» **Brief 1**
Render this sentence from the passage on UAE VASP compliance obligations in Spanish: "Obtaining a license is the beginning, not the end, of regulatory compliance."
» **Brief 2**
Condense the passage on UAE VASP compliance obligations into two sentences.

» **Source extract**
#####
Ongoing Compliance Obligations Calendar for UAE VASPs
Obtaining a license is the beginning, not the end, of regulatory compliance. Licensed VASPs across VARA, ADGM, and DFSA jurisdictions face continuous compliance obligations with specific deadlines, filing requirements, and audit expectations. This calendar provides compliance officers with a structured month-by-month framework for managing ongoing obligations.
The Morpheus Software (Fuze) enforcement case demonstrates the consequences of failing to maintain compliance controls after licensing. Building a functioning compliance calendar is a core operational requirement.
#####
» **Data supplied**

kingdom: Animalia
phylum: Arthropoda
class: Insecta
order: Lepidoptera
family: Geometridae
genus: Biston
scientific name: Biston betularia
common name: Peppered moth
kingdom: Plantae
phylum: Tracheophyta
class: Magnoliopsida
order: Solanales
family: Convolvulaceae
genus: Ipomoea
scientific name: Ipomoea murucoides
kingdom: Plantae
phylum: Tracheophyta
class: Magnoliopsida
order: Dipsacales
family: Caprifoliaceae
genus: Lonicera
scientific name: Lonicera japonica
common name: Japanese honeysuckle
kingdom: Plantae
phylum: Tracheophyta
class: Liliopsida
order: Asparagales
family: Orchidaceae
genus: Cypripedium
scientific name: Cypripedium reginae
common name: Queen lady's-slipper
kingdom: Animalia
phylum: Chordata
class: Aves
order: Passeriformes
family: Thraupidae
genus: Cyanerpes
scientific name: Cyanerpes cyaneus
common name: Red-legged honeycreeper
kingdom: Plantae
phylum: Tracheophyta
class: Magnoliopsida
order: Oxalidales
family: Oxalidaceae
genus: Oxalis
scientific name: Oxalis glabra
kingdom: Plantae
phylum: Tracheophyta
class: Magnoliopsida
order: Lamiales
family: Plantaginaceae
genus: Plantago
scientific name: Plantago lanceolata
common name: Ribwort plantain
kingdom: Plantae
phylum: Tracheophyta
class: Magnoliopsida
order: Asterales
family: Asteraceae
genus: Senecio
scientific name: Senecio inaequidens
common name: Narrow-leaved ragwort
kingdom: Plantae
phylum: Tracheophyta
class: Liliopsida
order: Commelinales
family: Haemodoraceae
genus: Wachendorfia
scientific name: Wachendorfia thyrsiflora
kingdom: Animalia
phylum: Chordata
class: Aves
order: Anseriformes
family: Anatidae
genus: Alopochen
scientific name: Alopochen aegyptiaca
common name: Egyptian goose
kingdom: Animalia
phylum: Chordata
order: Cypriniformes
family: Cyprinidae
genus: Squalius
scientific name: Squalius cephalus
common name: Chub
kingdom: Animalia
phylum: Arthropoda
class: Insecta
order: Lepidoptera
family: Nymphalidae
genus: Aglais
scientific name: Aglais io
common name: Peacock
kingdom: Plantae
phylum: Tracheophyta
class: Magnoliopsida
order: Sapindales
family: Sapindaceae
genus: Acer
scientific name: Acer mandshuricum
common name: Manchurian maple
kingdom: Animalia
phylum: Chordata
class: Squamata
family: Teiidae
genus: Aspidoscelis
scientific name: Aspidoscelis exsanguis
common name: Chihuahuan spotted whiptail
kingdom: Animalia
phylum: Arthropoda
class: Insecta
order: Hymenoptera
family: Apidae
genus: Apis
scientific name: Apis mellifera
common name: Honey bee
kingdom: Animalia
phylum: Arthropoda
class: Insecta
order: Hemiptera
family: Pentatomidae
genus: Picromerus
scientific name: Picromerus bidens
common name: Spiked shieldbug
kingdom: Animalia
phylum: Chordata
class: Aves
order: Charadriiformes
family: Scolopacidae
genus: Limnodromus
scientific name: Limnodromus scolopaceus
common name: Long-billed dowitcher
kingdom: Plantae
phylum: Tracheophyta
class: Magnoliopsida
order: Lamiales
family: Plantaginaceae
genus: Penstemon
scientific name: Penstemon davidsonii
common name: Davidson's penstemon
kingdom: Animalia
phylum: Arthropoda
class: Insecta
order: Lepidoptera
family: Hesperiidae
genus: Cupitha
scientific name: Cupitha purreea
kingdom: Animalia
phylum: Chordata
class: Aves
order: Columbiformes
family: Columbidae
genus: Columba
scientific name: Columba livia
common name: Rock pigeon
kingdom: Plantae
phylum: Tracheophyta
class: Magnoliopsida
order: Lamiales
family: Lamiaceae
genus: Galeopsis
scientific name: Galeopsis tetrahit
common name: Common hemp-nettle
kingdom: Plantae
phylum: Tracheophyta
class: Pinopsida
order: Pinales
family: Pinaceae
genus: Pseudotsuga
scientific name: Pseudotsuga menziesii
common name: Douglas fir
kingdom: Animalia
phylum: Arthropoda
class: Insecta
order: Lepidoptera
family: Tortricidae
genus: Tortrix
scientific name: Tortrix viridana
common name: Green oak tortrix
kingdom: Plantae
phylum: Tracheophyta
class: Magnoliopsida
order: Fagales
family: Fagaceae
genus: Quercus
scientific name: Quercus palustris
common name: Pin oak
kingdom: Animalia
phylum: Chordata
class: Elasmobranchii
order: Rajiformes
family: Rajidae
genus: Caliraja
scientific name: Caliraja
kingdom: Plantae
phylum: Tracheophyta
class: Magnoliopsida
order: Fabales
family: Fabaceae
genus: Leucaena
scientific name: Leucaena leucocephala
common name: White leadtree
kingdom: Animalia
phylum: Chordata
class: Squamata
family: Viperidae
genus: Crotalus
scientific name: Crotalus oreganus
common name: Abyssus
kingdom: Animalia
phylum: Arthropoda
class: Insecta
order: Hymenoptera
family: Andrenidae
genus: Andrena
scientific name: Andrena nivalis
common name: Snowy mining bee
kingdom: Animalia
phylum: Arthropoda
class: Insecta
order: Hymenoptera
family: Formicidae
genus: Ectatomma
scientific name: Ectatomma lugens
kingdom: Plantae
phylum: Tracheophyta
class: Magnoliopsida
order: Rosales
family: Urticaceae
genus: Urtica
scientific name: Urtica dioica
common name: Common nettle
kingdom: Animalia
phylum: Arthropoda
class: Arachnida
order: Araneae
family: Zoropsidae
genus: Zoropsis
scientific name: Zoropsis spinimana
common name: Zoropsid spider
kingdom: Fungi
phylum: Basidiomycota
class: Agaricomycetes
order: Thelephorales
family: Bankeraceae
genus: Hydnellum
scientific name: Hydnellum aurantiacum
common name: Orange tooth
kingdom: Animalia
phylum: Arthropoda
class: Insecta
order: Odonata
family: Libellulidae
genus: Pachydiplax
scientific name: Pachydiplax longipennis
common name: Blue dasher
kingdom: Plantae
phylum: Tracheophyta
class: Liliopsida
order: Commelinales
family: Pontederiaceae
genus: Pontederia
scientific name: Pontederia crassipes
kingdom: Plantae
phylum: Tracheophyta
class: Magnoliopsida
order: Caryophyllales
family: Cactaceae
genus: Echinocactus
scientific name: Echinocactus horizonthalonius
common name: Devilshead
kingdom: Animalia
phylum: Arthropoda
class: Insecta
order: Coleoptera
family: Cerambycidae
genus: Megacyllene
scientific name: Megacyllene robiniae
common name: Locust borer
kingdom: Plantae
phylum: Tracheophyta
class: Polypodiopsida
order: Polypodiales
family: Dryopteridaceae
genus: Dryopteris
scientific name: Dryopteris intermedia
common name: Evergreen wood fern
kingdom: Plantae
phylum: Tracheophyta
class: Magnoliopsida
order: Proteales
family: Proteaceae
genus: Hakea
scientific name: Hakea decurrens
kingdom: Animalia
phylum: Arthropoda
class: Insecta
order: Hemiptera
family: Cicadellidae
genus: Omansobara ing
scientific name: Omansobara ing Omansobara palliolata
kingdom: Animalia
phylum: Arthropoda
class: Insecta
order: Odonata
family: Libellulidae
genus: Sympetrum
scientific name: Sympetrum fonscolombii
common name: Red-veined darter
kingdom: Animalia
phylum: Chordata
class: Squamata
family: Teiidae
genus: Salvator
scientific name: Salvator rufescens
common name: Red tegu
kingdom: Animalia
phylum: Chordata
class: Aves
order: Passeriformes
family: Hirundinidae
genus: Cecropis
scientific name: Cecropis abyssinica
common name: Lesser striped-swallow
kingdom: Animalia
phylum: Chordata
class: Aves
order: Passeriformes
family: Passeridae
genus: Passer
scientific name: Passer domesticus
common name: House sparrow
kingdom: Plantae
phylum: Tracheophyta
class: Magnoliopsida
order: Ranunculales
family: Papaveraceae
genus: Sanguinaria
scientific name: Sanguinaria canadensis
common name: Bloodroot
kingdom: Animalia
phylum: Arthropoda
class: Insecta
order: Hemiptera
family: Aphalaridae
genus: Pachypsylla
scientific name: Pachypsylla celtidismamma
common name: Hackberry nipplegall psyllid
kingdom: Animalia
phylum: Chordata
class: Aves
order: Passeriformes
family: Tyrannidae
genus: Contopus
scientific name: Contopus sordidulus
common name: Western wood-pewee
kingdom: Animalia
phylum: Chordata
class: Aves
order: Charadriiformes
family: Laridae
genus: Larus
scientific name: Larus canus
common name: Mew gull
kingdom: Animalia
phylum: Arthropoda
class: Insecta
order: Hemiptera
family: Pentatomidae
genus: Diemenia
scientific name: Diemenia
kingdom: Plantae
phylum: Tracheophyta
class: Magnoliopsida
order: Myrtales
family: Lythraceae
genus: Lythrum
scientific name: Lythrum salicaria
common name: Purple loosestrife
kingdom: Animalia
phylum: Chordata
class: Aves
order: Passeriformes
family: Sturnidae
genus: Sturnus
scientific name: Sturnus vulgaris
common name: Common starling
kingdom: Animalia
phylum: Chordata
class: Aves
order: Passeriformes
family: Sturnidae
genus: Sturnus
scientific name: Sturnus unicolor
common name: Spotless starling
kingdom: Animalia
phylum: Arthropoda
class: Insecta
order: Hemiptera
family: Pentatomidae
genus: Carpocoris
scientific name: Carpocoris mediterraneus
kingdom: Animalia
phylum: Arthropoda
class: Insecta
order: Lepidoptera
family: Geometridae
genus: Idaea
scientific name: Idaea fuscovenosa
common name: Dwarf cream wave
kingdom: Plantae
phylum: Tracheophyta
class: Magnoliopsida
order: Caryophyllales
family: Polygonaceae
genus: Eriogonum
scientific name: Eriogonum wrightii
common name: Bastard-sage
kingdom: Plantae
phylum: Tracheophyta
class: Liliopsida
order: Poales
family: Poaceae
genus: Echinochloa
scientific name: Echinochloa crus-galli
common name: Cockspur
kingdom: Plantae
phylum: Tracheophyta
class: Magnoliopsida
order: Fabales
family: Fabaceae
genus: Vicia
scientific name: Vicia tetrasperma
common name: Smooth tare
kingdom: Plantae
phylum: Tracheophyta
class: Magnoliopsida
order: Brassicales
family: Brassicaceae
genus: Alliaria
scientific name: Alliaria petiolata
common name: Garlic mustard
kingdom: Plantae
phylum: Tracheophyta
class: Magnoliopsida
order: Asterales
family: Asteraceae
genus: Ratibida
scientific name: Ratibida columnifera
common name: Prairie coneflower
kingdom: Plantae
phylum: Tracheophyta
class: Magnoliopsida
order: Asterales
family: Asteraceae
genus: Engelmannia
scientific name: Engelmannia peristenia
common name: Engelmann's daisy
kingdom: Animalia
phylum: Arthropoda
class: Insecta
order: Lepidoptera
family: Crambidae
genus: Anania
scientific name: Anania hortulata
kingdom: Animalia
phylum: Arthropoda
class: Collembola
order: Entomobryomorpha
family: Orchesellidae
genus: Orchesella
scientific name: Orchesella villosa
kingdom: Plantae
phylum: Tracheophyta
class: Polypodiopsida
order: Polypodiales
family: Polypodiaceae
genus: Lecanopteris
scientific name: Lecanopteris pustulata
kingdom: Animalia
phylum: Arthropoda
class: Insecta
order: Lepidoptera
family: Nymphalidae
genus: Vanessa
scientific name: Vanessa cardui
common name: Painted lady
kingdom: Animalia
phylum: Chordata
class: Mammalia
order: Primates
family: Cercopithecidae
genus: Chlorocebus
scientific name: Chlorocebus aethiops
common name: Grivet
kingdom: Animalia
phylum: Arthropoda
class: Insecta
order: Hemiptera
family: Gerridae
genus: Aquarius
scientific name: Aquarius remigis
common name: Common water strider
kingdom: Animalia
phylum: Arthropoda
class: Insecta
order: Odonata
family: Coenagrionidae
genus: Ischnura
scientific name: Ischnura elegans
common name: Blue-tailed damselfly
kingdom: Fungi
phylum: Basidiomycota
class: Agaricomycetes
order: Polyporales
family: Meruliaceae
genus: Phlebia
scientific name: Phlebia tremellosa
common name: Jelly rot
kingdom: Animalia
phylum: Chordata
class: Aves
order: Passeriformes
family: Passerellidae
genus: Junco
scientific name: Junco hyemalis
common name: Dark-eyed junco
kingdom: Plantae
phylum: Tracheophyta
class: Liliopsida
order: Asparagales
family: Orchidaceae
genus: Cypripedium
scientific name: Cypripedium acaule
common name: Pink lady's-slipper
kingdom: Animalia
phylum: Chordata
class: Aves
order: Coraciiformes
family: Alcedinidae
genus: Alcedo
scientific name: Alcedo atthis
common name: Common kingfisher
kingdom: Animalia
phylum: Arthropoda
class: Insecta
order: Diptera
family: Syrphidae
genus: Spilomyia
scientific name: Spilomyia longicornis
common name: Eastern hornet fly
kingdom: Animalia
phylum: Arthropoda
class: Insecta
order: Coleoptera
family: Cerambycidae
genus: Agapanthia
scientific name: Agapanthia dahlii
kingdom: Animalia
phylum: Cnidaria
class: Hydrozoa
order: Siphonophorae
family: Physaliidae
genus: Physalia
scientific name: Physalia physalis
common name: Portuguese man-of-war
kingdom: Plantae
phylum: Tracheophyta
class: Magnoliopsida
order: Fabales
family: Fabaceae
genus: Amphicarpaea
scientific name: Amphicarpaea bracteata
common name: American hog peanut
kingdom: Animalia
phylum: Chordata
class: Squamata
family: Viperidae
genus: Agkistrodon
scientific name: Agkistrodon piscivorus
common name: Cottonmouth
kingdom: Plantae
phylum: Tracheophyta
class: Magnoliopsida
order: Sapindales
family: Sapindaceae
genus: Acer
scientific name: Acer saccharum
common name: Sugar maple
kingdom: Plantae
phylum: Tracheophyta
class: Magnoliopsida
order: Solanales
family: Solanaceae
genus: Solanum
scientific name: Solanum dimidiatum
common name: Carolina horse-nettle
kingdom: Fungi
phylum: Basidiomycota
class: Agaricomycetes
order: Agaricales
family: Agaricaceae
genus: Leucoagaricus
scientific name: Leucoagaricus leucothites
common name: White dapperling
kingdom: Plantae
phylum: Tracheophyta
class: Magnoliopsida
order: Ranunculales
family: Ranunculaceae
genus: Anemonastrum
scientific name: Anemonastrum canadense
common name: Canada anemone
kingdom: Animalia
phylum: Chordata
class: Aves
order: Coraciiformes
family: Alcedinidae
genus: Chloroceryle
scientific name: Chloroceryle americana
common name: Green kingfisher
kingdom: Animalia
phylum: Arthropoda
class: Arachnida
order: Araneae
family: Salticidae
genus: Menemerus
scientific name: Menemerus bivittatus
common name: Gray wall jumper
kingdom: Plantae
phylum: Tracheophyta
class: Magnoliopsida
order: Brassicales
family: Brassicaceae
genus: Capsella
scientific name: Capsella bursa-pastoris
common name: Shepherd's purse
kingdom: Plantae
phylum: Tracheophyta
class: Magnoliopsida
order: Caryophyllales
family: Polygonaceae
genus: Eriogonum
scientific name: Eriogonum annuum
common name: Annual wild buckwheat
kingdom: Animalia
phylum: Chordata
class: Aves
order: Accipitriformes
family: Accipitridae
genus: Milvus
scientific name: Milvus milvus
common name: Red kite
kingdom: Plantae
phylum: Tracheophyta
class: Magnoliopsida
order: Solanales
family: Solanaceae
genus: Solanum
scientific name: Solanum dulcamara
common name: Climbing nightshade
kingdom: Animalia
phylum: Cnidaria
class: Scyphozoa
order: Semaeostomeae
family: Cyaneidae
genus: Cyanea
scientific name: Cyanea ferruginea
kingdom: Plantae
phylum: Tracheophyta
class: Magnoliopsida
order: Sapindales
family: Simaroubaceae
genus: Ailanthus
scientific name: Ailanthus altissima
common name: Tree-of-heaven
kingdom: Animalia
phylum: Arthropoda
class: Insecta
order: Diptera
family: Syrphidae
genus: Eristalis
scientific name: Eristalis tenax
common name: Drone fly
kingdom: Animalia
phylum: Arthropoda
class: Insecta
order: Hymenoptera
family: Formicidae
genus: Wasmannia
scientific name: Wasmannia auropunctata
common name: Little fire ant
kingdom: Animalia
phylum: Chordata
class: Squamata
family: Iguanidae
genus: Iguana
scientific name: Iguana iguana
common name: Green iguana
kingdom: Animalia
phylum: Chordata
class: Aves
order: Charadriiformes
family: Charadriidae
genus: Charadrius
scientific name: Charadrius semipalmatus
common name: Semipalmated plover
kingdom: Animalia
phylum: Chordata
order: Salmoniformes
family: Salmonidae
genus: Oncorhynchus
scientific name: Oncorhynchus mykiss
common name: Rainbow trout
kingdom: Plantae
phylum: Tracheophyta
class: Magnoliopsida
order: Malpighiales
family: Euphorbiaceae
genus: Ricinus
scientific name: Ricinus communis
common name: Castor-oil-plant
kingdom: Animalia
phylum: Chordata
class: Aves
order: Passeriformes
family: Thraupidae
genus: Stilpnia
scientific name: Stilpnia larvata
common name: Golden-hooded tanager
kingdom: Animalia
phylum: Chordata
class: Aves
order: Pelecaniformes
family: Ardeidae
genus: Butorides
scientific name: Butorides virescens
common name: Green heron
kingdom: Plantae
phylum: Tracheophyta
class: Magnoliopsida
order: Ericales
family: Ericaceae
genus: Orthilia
#####
» **Response 1**
Obtener una licencia es el comienzo, no el final, del cumplimiento normativo.

» **Response 2**
Licensed VASPs across VARA, ADGM, and DFSA jurisdictions face continuous compliance obligations with specific deadlines, filing requirements, and audit expectations, and this calendar gives compliance officers a structured month-by-month framework for managing them. The Morpheus Software (Fuze) enforcement case shows the consequences of failing to maintain compliance controls after licensing, and building a functioning compliance calendar is a core operational requirement.